[Vorgelegter Textauszug]
________________________________________

Entscheidungsstichwort (Thema)

Grundsicherung für Arbeitsuchende. Einkommensberücksichtigung bzw -berechnung. Absetzbeträge. mit der Erzielung des Einkommens verbundene notwendige Ausgaben. Schüler-BAföG. keine Absetzung von Schulgeld

 

Leitsatz (amtlich)

Das Schulgeld für den Besuch einer kostenpflichtigen privaten Bildungseinrichtung ist keine mit der Erzielung von BAföG-Leistungen verbundene Aufwendung, weil es nicht durch die Einkommenserzielung bedingt ist.

 

Tenor

Die Berufung des Klägers gegen das Urteil des Sozialgerichts Berlin vom 22. Juli 2020 wird zurückgewiesen.

Die Beteiligten haben einander auch für das Berufungsverfahren keine Kosten zu erstatten.

Die Revision wird zugelassen.

 

Tatbestand

Der Kläger begehrt höhere Leistungen zur Sicherung des Lebensunterhalts nach dem Zweiten Buch des Sozialgesetzbuches (SGB II) für die Zeit vom 25. September 2016 bis zum 31. August 2017.

Der am in W geborene Kläger, der seit 2013 die deutsche Staatsangehörigkeit besitzt, wohnte zunächst mit seiner hilfebedürftigen Mutter und seiner Schwester in einem gemeinsamen Haushalt. Ab dem 1. September 2011 mietete er ohne vorherige Zustimmung des zuständigen Grundsicherungsträgers eine eigene Einzimmerwohnung mit einer Wohnfläche von 40,00 Quadratmetern und dezentraler Warmwasserversorgung an, die er auch im streitigen Zeitraum bewohnte. Er hatte eine Bruttowarmmiete von 406,66 EUR zu zahlen.

________________________________________

[Bereitgestelltes Material]
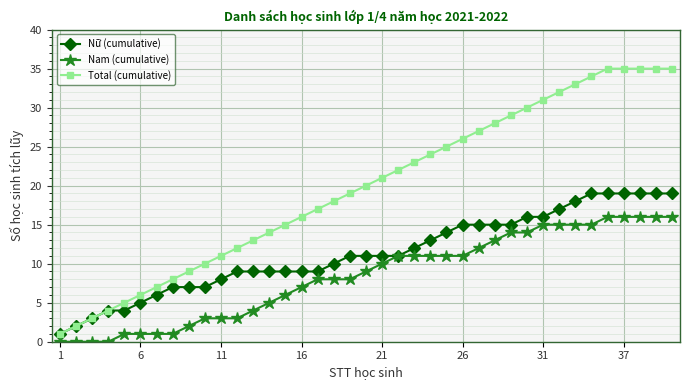

List the series in order of their overall mean, lowest first.

Nam (cumulative), Nữ (cumulative), Total (cumulative)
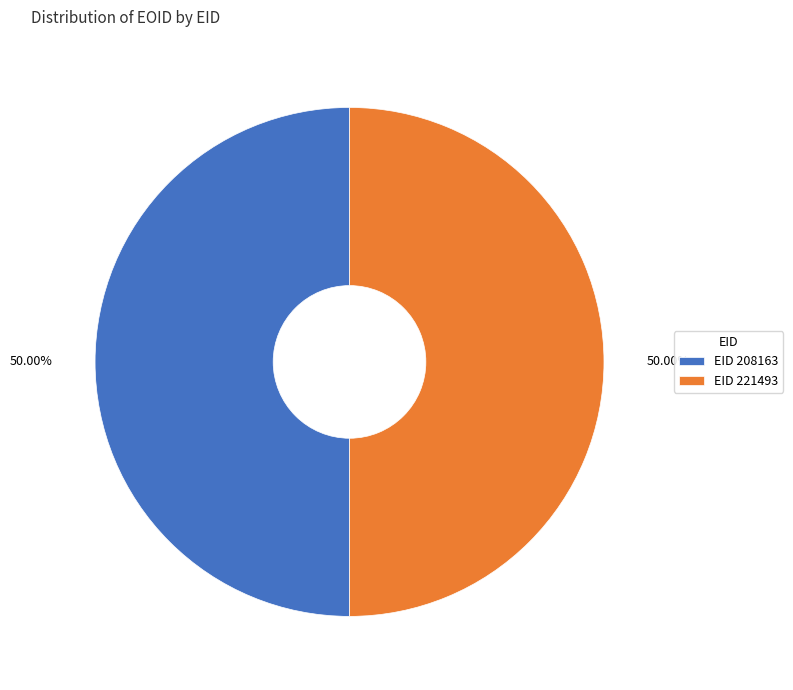

How many segments does this pie chart have?

2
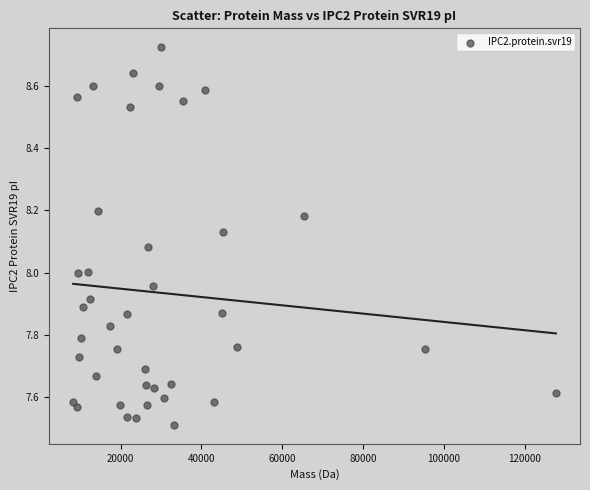

What is the range of X values (max minus min)?

119471.0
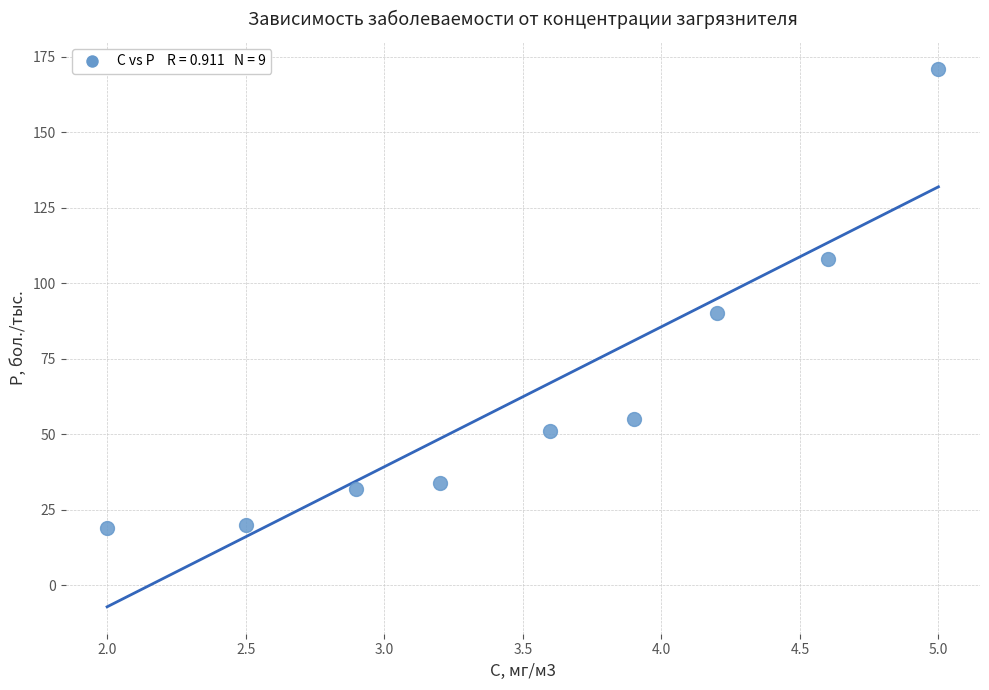

What Y value in the scatter plot is closest to 95?

90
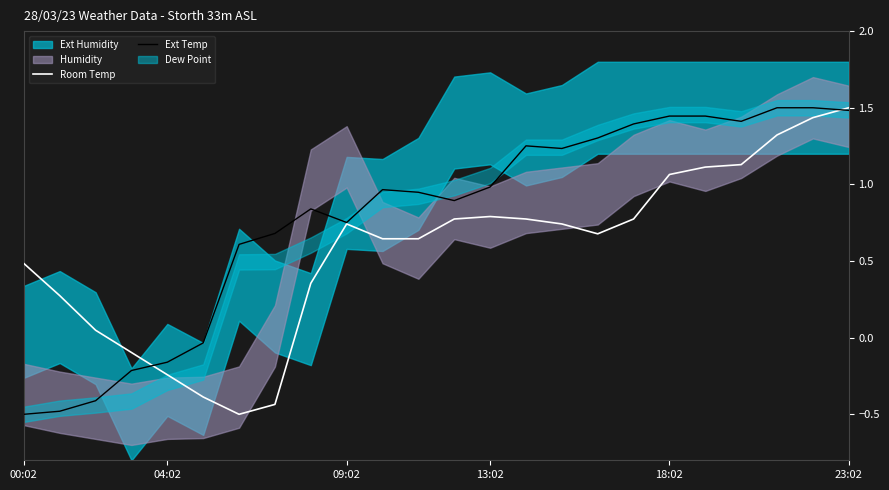

What is the value of the Ext Temp point at the 20th from the left?

1.4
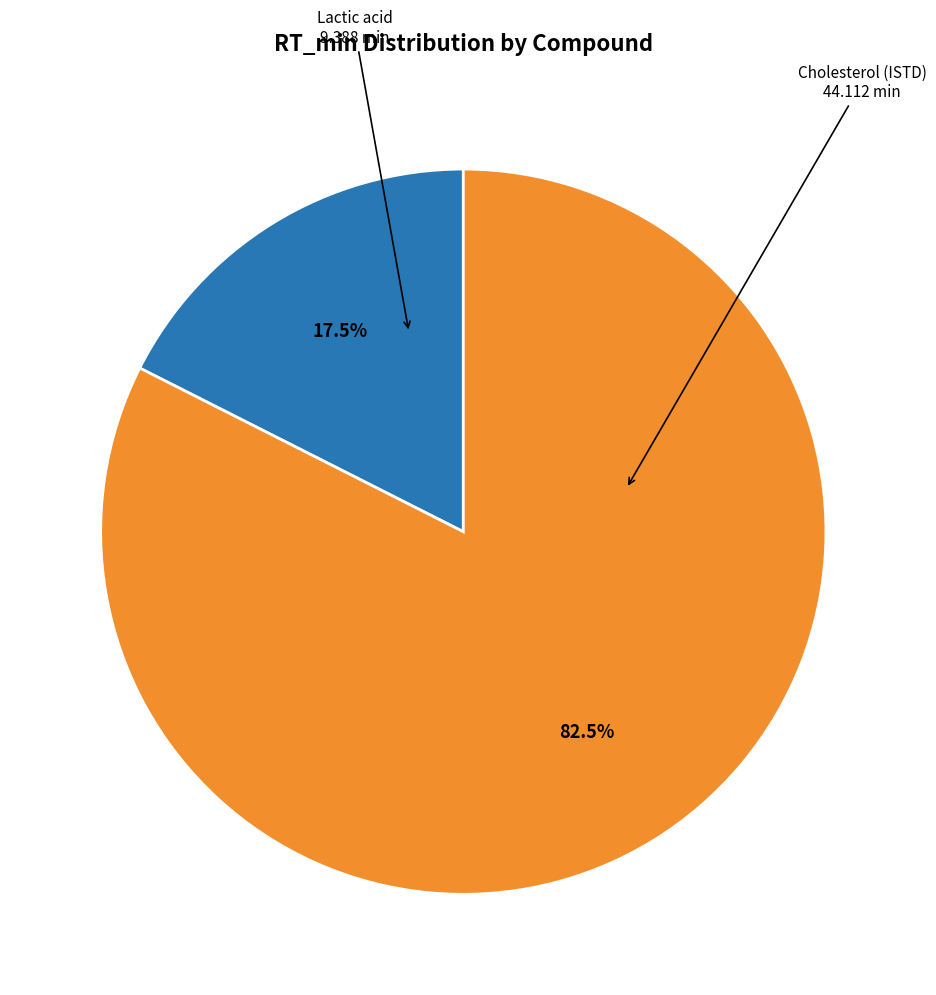

Which slice represents more than half of the pie?

Cholesterol (ISTD)
44.112 min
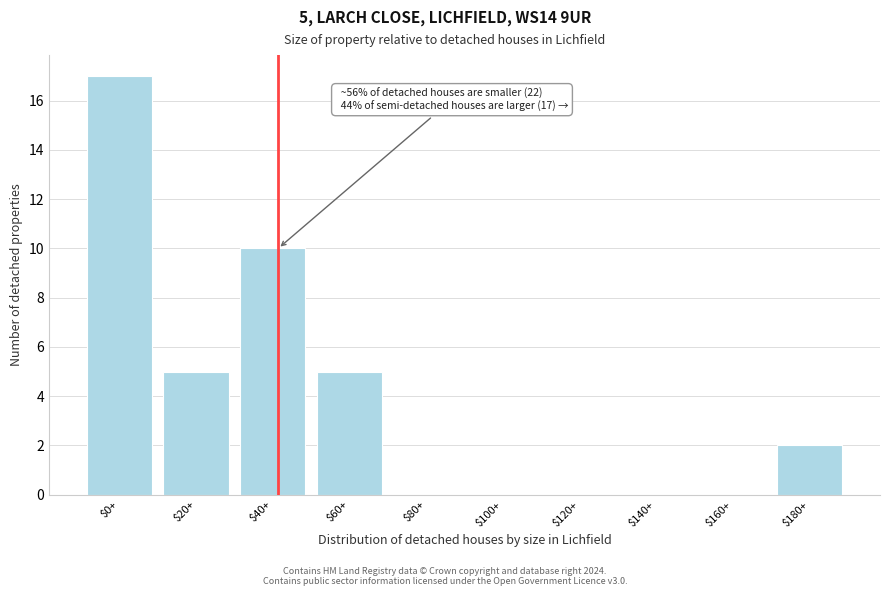

True or false: the data shows 17 at $0+.

True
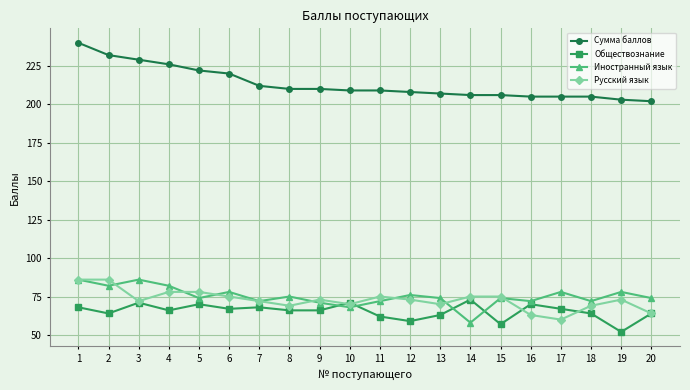

True or false: Русский язык and Иностранный язык cross at least once.

True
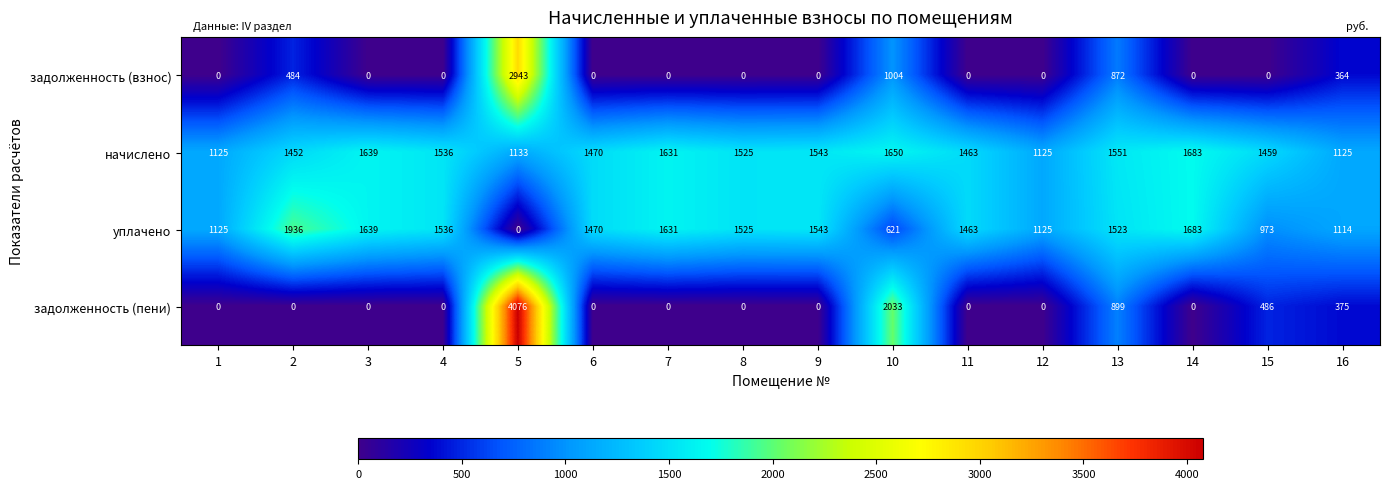

Which series changed the most between 9 and 13?

задолженность (пени)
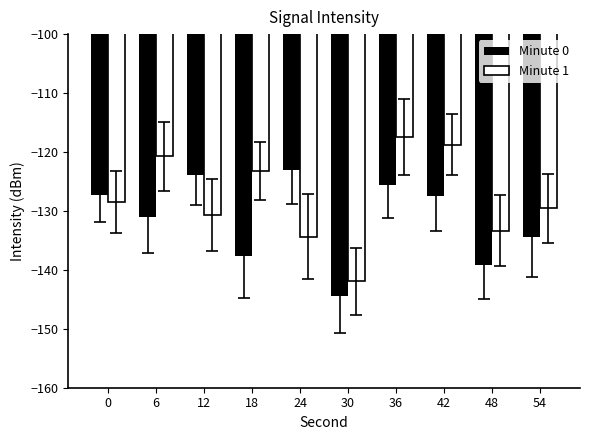

Between 24 and 42, which series saw the biggest shift?

Minute 1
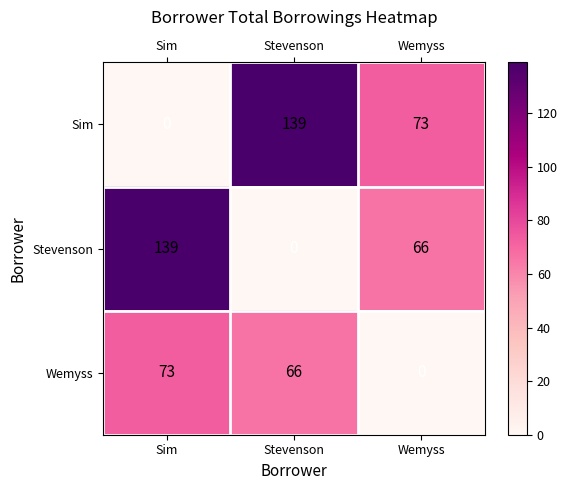

How many data points in Sim are less than 73?

1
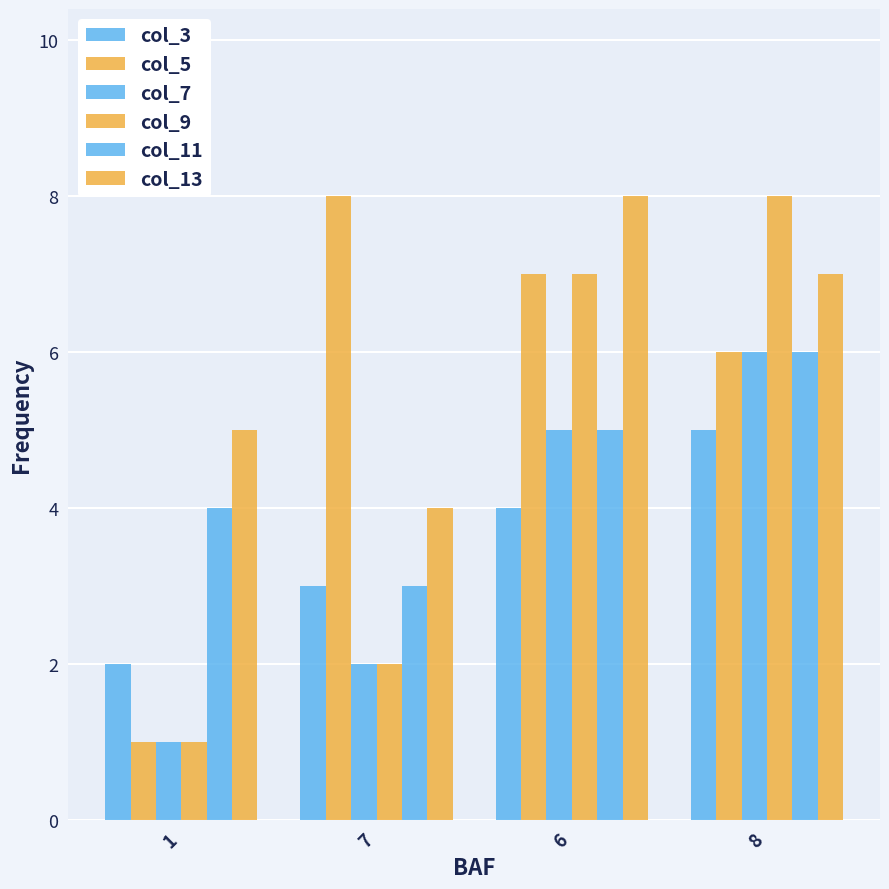

Reading left to right, transcribe all the data shown in this chart.

col_3: 1=2	7=3	6=4	8=5
col_5: 1=1	7=8	6=7	8=6
col_7: 1=1	7=2	6=5	8=6
col_9: 1=1	7=2	6=7	8=8
col_11: 1=4	7=3	6=5	8=6
col_13: 1=5	7=4	6=8	8=7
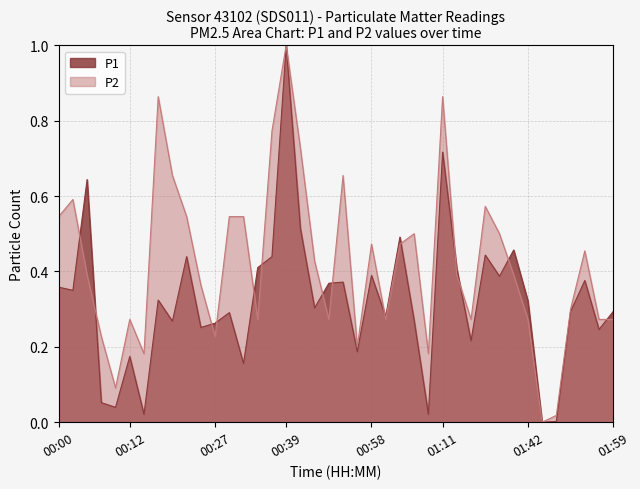

Between 00:07 and 00:58, which series saw the biggest shift?

P1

________________________________________

[Aufgaben]
**a.** Schreiben Sie aus dem Textauszug zum Schüler-BAföG den Abschnitt von "Die Berufung des" bis "31. August 2017." wortgetreu ab.
**b.** Welche Bruttowarmmiete musste der Kläger laut dem Textauszug zum Schüler-BAföG zahlen?

[Erwartete Ergebnisse]
**a.**
Die Berufung des Klägers gegen das Urteil des Sozialgerichts Berlin vom 22. Juli 2020 wird zurückgewiesen.

Die Beteiligten haben einander auch für das Berufungsverfahren keine Kosten zu erstatten.

Die Revision wird zugelassen.

 

Tatbestand

Der Kläger begehrt höhere Leistungen zur Sicherung des Lebensunterhalts nach dem Zweiten Buch des Sozialgesetzbuches (SGB II) für die Zeit vom 25. September 2016 bis zum 31. August 2017.

**b.** 406,66 EUR